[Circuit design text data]

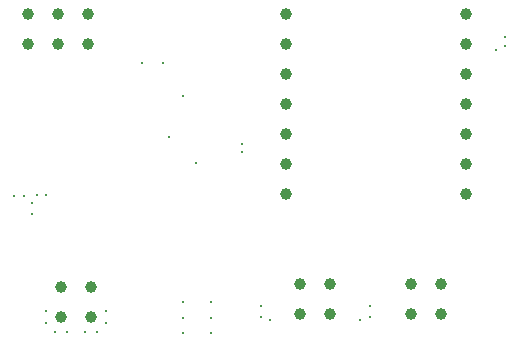
<source format=gbr>
%TF.GenerationSoftware,KiCad,Pcbnew,9.0.0*%
%TF.CreationDate,2025-05-03T14:05:28-04:00*%
%TF.ProjectId,Drone_ESC_Bridge,44726f6e-655f-4455-9343-5f4272696467,v1.1*%
%TF.SameCoordinates,Original*%
%TF.FileFunction,Plated,1,2,PTH,Drill*%
%TF.FilePolarity,Positive*%
%FSLAX46Y46*%
G04 Gerber Fmt 4.6, Leading zero omitted, Abs format (unit mm)*
G04 Created by KiCad (PCBNEW 9.0.0) date 2025-05-03 14:05:28*
%MOMM*%
%LPD*%
G01*
G04 APERTURE LIST*
%TA.AperFunction,ViaDrill*%
%ADD10C,0.300000*%
%TD*%
%TA.AperFunction,ComponentDrill*%
%ADD11C,1.000000*%
%TD*%
G04 APERTURE END LIST*
D10*
X117000000Y-122200000D03*
X117800000Y-122200000D03*
X118500000Y-122800000D03*
X118500000Y-123700000D03*
X118900000Y-122100000D03*
X119672000Y-131898000D03*
X119672000Y-132914000D03*
X119700000Y-122100000D03*
X120434000Y-133676000D03*
X121450000Y-133676000D03*
X122974000Y-133676000D03*
X123990000Y-133676000D03*
X124752000Y-131898000D03*
X124752000Y-132914000D03*
X127800000Y-110900000D03*
X129600000Y-110900000D03*
X130086000Y-117166000D03*
X131300000Y-113700000D03*
X131300000Y-131200000D03*
X131300000Y-132500000D03*
X131300000Y-133800000D03*
X132400000Y-119400000D03*
X133700000Y-131200000D03*
X133700000Y-132500000D03*
X133700000Y-133800000D03*
X136300000Y-117800000D03*
X136300000Y-118500000D03*
X137900000Y-131500000D03*
X137900000Y-132400000D03*
X138700000Y-132700000D03*
X146300000Y-132700000D03*
X147100000Y-131500000D03*
X147100000Y-132400000D03*
X157780000Y-109800000D03*
X158600000Y-108700000D03*
X158600000Y-109500000D03*
D11*
%TO.C,ESC_DEBUG1*%
X118141000Y-106755000D03*
X118141000Y-109295000D03*
X120681000Y-106755000D03*
X120681000Y-109295000D03*
%TO.C,VBUCK1*%
X120955000Y-129879000D03*
X120955000Y-132419000D03*
%TO.C,ESC_DEBUG1*%
X123221000Y-106755000D03*
X123221000Y-109295000D03*
%TO.C,VBUCK1*%
X123495000Y-129879000D03*
X123495000Y-132419000D03*
%TO.C,XIAO_L1*%
X140000000Y-106760000D03*
X140000000Y-109300000D03*
X140000000Y-111840000D03*
X140000000Y-114380000D03*
X140000000Y-116920000D03*
X140000000Y-119460000D03*
X140000000Y-122000000D03*
%TO.C,JETSON_PWR1*%
X141235000Y-129625000D03*
X141235000Y-132165000D03*
X143775000Y-129625000D03*
X143775000Y-132165000D03*
%TO.C,SPI1*%
X150635000Y-129625000D03*
X150635000Y-132165000D03*
X153175000Y-129625000D03*
X153175000Y-132165000D03*
%TO.C,XIAO_R1*%
X155240000Y-106760000D03*
X155240000Y-109300000D03*
X155240000Y-111840000D03*
X155240000Y-114380000D03*
X155240000Y-116920000D03*
X155240000Y-119460000D03*
X155240000Y-122000000D03*
M02*

</source>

### Required action
Beginning at the line above with "X120681000Y-106755000D03*" and finishing at the line with "X140000000Y-109300000D03*", return each line exactly and return nothing else.

### Result of this task
X120681000Y-106755000D03*
X120681000Y-109295000D03*
%TO.C,VBUCK1*%
X120955000Y-129879000D03*
X120955000Y-132419000D03*
%TO.C,ESC_DEBUG1*%
X123221000Y-106755000D03*
X123221000Y-109295000D03*
%TO.C,VBUCK1*%
X123495000Y-129879000D03*
X123495000Y-132419000D03*
%TO.C,XIAO_L1*%
X140000000Y-106760000D03*
X140000000Y-109300000D03*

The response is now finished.